# What this task involves:
From the records below, print exactly the lines starting at the one containing "[551,569,596,580] above ->" and ending at the one containing "[214,707,287,718] containts ->", ends included, and nothing else.

# Data shown:
_ _ _ _ _ _ _
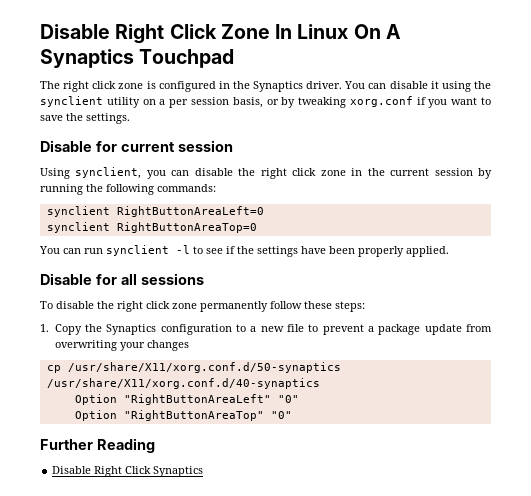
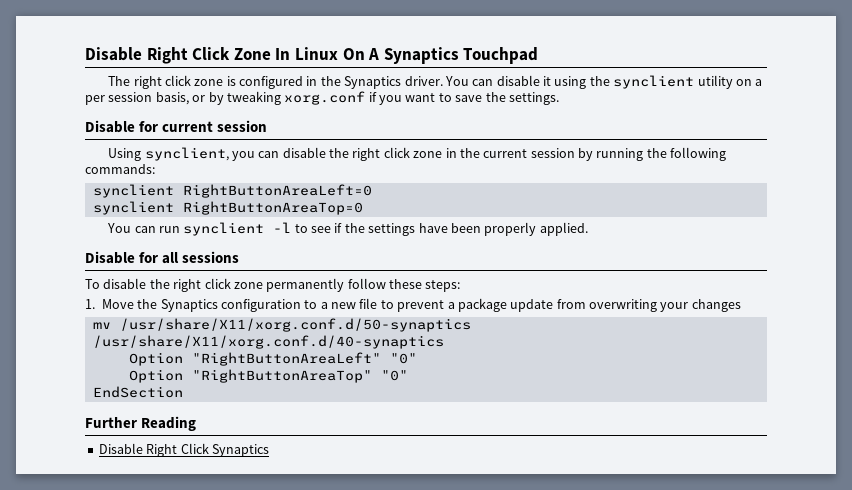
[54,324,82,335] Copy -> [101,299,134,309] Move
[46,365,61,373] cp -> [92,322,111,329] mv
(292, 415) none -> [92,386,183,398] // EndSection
_ _ _ _ _ _ _
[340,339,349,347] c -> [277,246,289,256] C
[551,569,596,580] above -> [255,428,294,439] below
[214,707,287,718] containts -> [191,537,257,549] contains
_ _ _ _ _ _ _
# Reply:
[551,569,596,580] above -> [255,428,294,439] below
[214,707,287,718] containts -> [191,537,257,549] contains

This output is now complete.